Around a year ago, Dr Graham Love could still have been described as the newly installed beacon of Ireland’s third-level sector. And as CEO of the Higher Education Authority (HEA), he was seemingly on a mission to convince colleges that they had nothing to fear from the increasingly ominous threats to their autonomy.
Minister for Education Richard Bruton had mooted oppressive-sounding “investigatory powers” on the back of years of financial misconduct enquiries at the University of Limerick, and there had been persistent talk of the introduction of financial penalties for colleges that misuse public funds – two things that run counter to the sector’s desire for less regulation. (This desire is a big part of why universities, for years, fervently argued for the introduction of an income-contingent loan scheme.)
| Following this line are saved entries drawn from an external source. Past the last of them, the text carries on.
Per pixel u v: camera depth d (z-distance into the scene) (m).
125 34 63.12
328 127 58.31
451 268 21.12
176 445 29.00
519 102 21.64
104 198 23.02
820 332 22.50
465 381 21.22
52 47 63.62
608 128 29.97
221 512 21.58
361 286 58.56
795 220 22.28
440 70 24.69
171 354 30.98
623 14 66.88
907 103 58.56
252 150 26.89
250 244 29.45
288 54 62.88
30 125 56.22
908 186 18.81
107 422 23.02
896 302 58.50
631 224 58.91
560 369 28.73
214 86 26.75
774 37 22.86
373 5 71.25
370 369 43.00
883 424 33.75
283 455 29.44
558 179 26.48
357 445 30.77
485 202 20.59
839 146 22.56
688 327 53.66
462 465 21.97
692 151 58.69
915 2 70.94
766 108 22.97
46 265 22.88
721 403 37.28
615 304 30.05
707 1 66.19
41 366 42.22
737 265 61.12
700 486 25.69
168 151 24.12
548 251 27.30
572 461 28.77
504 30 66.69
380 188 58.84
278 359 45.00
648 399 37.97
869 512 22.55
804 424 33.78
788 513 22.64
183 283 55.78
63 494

While Love was careful to point out that the HEA’s role was partly one of oversight, and that it might need “new tools” to cope with the challenges the sector presents, he told The University Times that he was “not looking for hammers”. Though the investigatory powers were indeed scrapped a few months later, it’s fair to say that his comments, however well-intentioned, were not enough to slake the anxieties of third-level institutions. Just two months later, Provost Patrick Prendergast warned of the burgeoning state regulation of universities.
It will nonetheless have startled the sector that Love is due to step down from his position in October after less than two years in the job. And third-level institutions will find no solace in reports that Love resigned amid growing unease about the extent of control and “micro-management” that the Department of Education exercises over the HEA.
An unempowered HEA, in itself, is obviously not a good thing for colleges. But the irony of the situation – that the man who, 12 months ago, was playing down threats to the autonomy of their institutions has now resigned in anguish about the autonomy of his own institution – will not be lost on any of them.